→ Text provided:
[Start of section]
By independence and the Cauchy–Schwarz inequality, we have

$$\begin{aligned} E\left\{ \frac{\sum _{i=1}^n[\eta _{ij}\eta _{il}-E(\eta _{ij} \eta _{il})]}{n}\right\} ^2= & {} \frac{E(\eta _{1j}\eta _{1l}-E\eta _{1j}\eta _{1l})^2}{n}\\\le & {} \frac{E\eta _{1j}^2\eta _{1l}^2}{n}\\\le & {} \frac{(E\eta _{1j}^4)^{1/2}(E\eta _{1l}^4)^{1/2}}{n}. \end{aligned}$$

Further, by \(C_r\) inequality and (C2)–(C4), we have

$$\begin{aligned} E(\eta _{1j})^4= & {} E\Big (Z_{1j}-\langle X_1,g_j\rangle \Big )^4\le 8\Big (E|Z_{1j}|^4+E|\langle X_1,g_j\rangle |^4\Big )\\\le & {} 8\Big (E|Z_{1j}|^4+E\Vert X_1\Vert ^4\Vert g_j\Vert ^4\Big )<\infty , \quad j=1,\ldots ,p. \end{aligned}$$

Thus,

$$\begin{aligned} \frac{\eta ^T\eta }{n}\mathop {\longrightarrow }\limits ^{P}\Sigma . \end{aligned}$$

(8)
[End of section]
→ Problem: In the proof, which inequality is used together with independence to bound the second moment of the averaged sum? The material that follows comes from a separate source and is unrelated to the proof.

→ Dataset:
[Start of section]
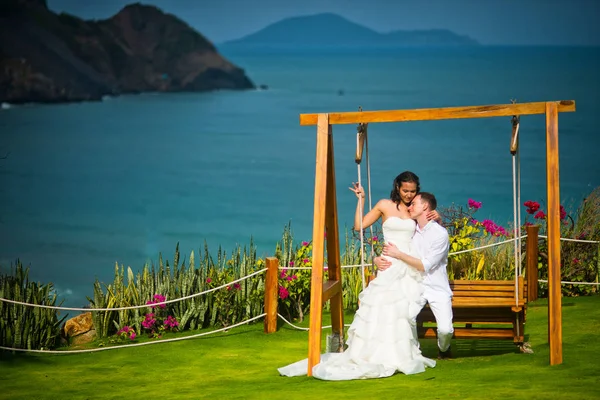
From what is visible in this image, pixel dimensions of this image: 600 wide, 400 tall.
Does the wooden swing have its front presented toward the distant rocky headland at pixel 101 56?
no

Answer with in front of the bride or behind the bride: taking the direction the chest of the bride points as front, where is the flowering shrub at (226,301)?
behind

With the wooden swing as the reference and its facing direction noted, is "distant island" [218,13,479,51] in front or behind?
behind

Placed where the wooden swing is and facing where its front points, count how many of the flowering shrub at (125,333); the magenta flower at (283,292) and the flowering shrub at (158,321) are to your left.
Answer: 0

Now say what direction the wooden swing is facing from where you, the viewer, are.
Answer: facing the viewer

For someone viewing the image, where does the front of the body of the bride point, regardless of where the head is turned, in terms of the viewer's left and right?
facing the viewer and to the right of the viewer

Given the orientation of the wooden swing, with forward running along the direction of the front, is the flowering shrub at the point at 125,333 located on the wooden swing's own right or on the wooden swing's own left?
on the wooden swing's own right

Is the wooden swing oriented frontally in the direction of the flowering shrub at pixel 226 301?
no

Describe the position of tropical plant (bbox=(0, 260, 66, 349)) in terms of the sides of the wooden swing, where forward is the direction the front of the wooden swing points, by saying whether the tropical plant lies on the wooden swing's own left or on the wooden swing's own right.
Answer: on the wooden swing's own right

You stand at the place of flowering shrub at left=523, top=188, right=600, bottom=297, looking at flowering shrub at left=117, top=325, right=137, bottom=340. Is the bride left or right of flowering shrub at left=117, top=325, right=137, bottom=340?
left

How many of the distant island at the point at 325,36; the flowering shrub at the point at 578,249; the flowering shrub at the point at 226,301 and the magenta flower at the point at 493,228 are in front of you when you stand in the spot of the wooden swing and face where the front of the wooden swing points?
0

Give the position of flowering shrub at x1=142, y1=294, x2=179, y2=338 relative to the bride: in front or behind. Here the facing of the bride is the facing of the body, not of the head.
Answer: behind

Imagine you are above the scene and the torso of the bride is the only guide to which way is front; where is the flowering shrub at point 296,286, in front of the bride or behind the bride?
behind

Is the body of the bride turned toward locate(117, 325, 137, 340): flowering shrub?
no

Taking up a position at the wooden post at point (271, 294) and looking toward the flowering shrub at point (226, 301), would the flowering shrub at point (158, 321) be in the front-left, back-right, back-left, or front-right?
front-left

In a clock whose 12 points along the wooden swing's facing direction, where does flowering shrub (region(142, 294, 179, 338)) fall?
The flowering shrub is roughly at 4 o'clock from the wooden swing.

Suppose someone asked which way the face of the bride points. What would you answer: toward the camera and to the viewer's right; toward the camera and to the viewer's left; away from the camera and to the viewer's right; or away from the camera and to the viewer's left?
toward the camera and to the viewer's right
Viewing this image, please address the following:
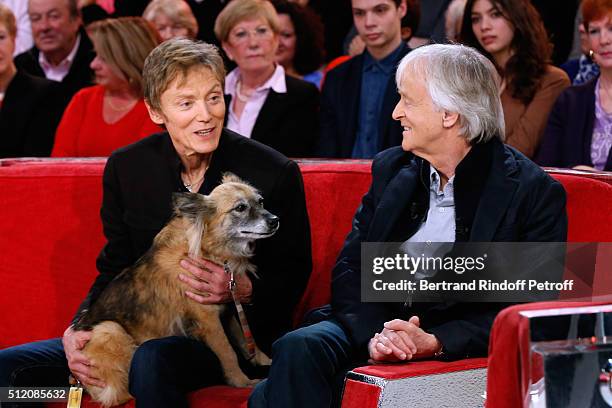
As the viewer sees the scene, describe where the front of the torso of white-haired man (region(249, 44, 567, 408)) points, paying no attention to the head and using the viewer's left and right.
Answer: facing the viewer and to the left of the viewer

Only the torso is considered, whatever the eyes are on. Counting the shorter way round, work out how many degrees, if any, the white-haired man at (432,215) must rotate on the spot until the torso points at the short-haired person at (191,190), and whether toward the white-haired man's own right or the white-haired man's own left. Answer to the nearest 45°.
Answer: approximately 45° to the white-haired man's own right

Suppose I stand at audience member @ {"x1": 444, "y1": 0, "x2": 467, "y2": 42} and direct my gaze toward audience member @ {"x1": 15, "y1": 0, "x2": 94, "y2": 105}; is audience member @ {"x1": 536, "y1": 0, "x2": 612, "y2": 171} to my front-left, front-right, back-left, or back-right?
back-left

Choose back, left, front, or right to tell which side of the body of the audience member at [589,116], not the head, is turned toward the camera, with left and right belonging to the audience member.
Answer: front

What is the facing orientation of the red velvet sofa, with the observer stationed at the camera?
facing the viewer

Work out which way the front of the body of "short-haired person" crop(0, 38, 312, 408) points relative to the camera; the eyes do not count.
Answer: toward the camera

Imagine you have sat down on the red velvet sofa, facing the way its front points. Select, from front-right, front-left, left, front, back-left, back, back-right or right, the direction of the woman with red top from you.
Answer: back
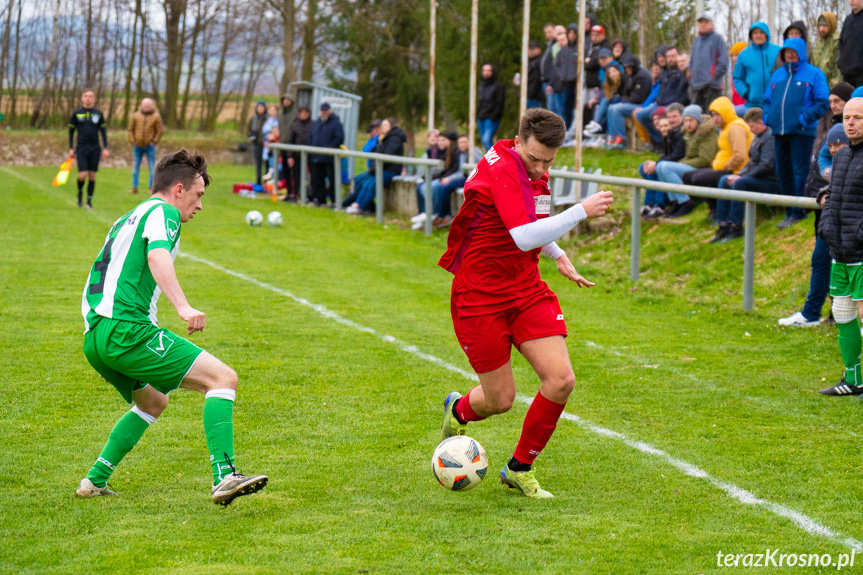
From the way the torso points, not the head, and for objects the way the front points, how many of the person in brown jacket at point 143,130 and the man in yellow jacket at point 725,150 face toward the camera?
1

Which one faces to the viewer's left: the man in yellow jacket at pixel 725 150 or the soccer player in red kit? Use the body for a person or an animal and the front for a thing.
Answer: the man in yellow jacket

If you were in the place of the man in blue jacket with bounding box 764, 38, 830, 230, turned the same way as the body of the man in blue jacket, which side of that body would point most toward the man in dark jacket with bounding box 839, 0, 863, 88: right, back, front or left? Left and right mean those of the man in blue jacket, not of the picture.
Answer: left

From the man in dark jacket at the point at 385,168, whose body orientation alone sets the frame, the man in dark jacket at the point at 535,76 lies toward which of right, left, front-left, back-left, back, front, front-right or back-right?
back-left

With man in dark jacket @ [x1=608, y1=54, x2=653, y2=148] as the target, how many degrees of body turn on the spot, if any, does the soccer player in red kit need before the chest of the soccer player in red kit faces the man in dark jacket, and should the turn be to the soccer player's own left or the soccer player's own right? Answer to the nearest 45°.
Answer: approximately 135° to the soccer player's own left

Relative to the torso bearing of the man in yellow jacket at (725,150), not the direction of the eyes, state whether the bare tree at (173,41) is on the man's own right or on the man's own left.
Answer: on the man's own right

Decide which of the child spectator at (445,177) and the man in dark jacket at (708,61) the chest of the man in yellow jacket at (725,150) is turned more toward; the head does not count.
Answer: the child spectator

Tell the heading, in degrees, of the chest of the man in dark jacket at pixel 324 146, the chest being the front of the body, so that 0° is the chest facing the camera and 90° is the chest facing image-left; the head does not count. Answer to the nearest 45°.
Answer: approximately 45°
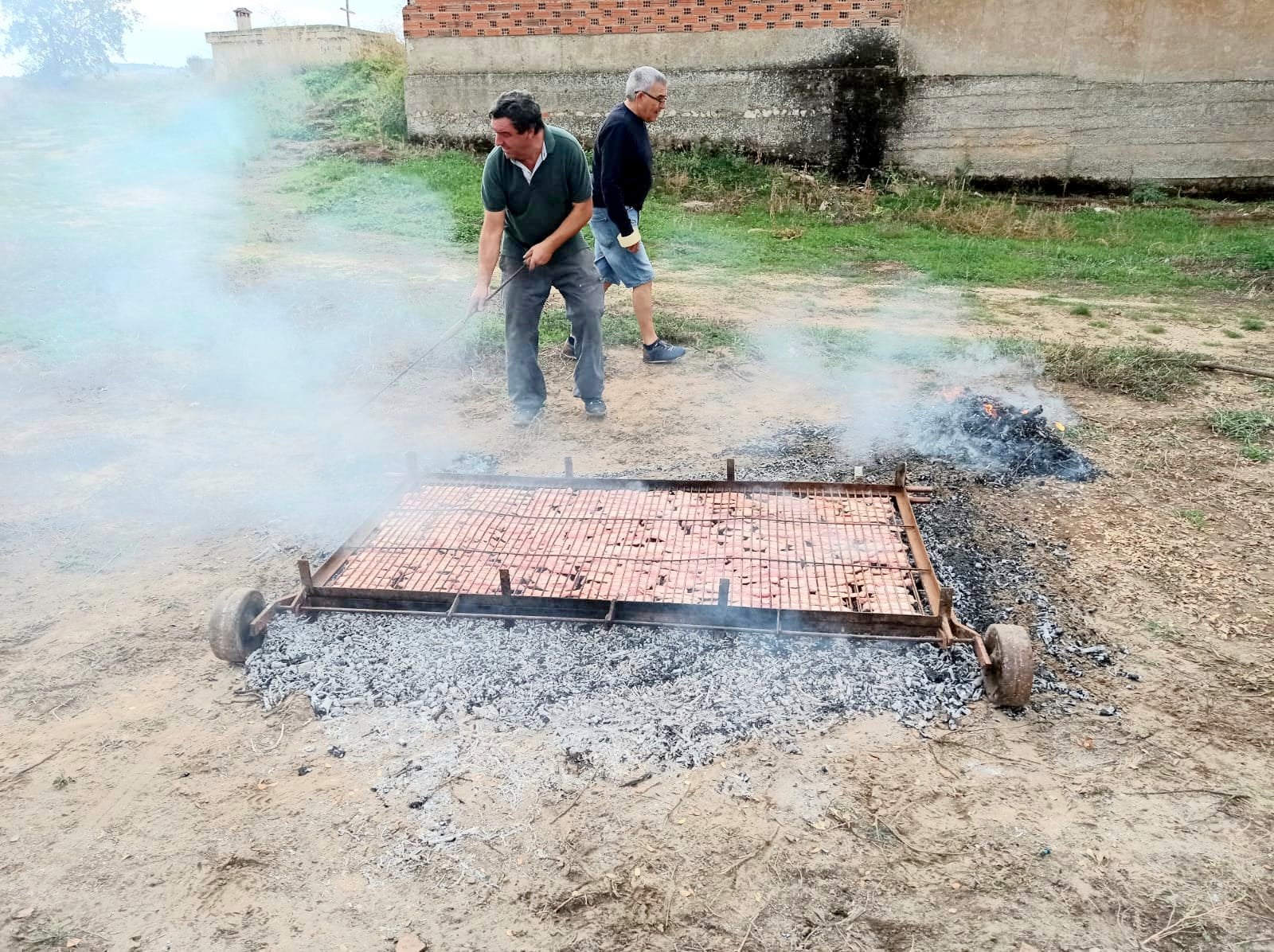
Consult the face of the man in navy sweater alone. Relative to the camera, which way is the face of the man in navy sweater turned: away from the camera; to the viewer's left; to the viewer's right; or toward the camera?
to the viewer's right

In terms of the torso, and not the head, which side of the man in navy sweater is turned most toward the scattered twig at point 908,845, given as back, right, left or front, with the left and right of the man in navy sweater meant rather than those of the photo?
right

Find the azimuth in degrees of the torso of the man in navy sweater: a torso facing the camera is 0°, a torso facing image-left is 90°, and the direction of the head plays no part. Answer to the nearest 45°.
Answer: approximately 270°

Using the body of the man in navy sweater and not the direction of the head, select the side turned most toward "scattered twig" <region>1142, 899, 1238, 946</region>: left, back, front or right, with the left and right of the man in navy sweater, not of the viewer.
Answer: right

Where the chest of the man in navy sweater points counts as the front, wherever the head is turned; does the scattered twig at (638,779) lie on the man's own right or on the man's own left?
on the man's own right

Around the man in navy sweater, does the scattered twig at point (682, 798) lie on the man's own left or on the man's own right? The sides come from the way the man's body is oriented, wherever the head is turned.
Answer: on the man's own right
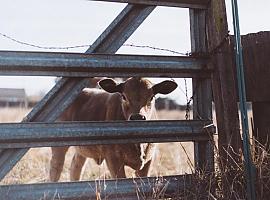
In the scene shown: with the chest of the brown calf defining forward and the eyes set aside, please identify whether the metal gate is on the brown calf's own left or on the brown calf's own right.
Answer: on the brown calf's own right

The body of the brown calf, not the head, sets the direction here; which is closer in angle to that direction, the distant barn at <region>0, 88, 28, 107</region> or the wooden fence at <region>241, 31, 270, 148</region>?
the wooden fence

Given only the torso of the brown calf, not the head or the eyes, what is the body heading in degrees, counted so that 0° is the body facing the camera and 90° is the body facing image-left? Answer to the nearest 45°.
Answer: approximately 315°

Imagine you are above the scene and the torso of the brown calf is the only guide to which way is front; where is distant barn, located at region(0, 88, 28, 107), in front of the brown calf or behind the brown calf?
behind

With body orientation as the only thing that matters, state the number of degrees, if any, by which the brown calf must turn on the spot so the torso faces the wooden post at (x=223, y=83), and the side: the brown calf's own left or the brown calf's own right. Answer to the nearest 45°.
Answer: approximately 45° to the brown calf's own right

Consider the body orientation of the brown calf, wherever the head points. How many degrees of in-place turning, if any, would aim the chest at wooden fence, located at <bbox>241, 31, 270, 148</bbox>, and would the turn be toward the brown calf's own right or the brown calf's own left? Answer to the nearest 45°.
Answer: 0° — it already faces it
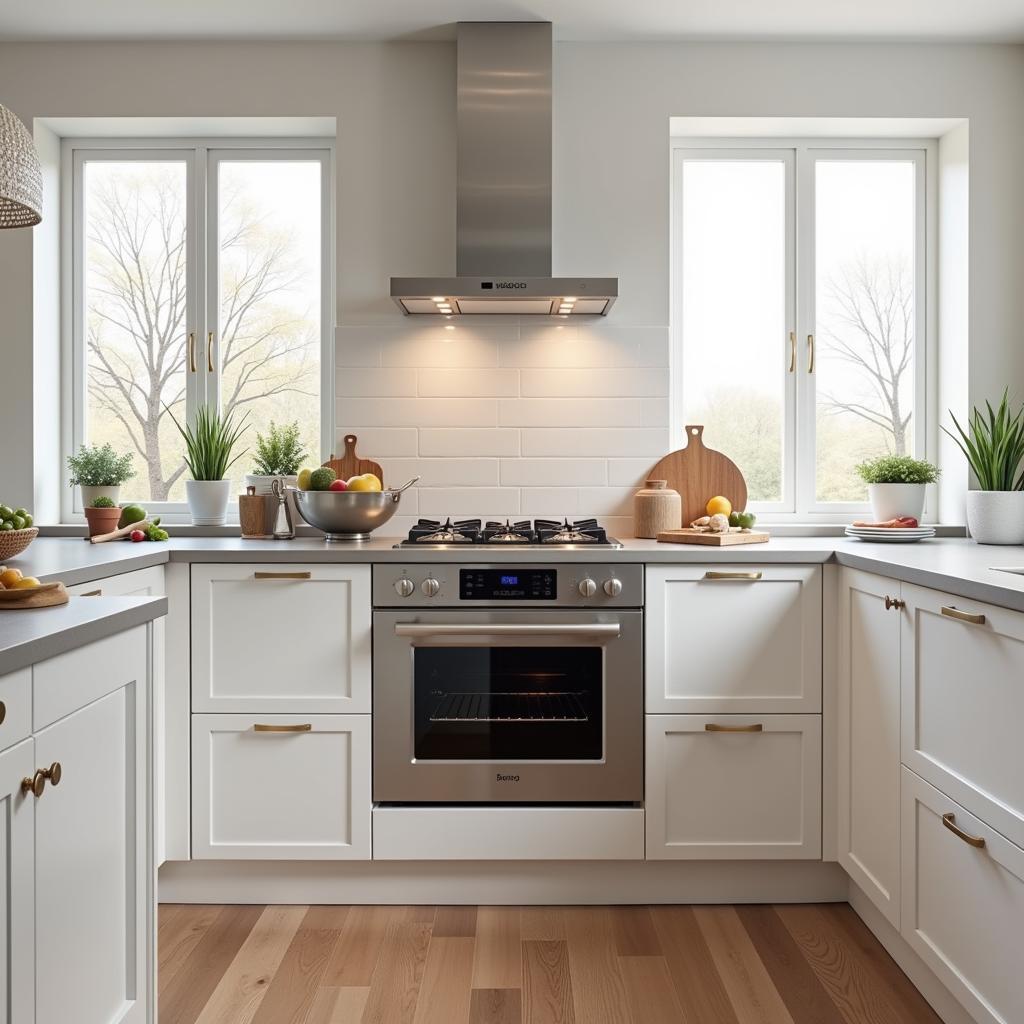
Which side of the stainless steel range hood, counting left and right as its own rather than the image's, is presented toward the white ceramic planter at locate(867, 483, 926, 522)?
left

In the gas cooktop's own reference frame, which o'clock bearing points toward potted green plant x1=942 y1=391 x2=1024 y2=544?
The potted green plant is roughly at 9 o'clock from the gas cooktop.

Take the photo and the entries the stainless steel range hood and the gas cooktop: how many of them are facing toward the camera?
2

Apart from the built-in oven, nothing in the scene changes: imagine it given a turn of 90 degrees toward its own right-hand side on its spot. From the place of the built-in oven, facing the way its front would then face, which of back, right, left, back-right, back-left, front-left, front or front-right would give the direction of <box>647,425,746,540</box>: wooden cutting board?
back-right

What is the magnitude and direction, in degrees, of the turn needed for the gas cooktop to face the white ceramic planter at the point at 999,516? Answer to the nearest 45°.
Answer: approximately 90° to its left

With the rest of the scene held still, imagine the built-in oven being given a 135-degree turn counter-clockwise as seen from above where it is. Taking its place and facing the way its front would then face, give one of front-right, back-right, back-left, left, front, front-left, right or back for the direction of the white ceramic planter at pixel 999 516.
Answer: front-right

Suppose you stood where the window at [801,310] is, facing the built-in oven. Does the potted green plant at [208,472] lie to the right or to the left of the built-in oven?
right

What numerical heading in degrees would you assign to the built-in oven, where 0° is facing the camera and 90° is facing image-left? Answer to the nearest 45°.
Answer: approximately 0°

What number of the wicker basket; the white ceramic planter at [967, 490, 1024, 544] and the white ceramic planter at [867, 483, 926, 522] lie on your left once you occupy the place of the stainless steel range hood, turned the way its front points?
2

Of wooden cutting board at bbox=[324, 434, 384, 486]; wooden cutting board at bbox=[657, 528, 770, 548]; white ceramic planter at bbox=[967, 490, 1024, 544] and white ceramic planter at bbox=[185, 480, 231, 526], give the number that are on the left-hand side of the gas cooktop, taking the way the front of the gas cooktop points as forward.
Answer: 2

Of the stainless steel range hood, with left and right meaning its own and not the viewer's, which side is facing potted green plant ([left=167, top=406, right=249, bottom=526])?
right
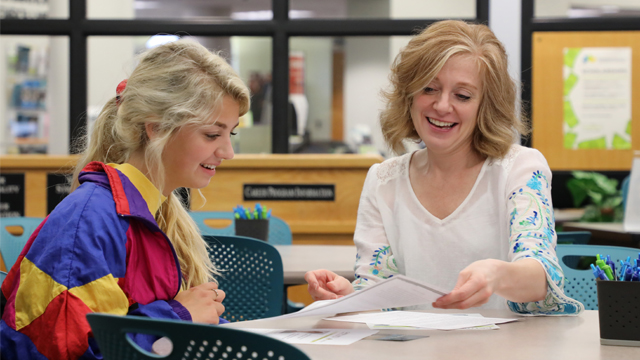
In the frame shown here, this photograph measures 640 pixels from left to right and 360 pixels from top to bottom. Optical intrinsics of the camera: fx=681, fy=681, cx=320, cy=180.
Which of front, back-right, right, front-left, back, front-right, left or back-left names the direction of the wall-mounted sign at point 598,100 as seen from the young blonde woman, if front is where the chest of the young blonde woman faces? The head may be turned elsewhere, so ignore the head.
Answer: front-left

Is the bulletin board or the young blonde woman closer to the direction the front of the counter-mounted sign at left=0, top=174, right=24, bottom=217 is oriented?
the young blonde woman

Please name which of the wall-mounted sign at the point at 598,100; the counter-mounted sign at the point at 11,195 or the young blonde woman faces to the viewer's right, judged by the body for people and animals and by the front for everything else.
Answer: the young blonde woman

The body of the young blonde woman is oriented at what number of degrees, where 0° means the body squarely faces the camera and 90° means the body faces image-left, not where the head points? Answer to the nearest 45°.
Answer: approximately 270°

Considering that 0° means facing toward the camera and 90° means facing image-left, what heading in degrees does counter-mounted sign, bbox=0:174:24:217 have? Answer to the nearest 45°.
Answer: approximately 0°

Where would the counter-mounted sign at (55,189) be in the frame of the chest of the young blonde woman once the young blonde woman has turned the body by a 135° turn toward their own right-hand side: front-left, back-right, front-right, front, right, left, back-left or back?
back-right

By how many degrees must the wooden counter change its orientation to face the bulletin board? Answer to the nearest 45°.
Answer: approximately 135° to its left

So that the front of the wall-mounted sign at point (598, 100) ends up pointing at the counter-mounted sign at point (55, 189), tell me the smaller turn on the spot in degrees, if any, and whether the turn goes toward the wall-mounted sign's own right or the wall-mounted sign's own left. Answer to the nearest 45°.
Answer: approximately 45° to the wall-mounted sign's own right

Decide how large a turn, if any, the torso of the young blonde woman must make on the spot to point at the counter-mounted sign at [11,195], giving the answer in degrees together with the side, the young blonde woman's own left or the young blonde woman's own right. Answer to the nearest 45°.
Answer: approximately 90° to the young blonde woman's own left

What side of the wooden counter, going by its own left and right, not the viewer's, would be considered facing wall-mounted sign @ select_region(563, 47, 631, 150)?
left

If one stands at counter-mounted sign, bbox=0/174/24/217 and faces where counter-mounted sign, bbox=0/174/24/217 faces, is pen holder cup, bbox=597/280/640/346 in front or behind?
in front

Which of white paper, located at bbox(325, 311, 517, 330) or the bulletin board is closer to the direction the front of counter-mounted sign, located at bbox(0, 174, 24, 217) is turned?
the white paper

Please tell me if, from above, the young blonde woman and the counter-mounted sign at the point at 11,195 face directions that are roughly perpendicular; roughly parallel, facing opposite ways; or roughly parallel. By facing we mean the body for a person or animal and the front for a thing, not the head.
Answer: roughly perpendicular

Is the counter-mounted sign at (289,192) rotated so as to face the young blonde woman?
yes

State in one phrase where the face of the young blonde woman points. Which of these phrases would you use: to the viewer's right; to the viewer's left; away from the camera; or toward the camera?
to the viewer's right
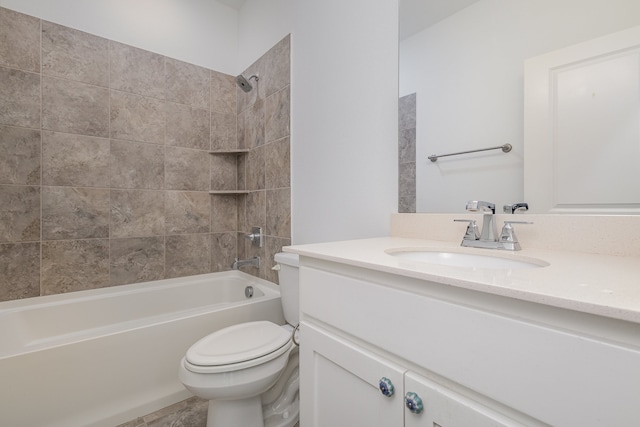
[End of section]
→ Answer for the task: The Cauchy–Schwarz inequality.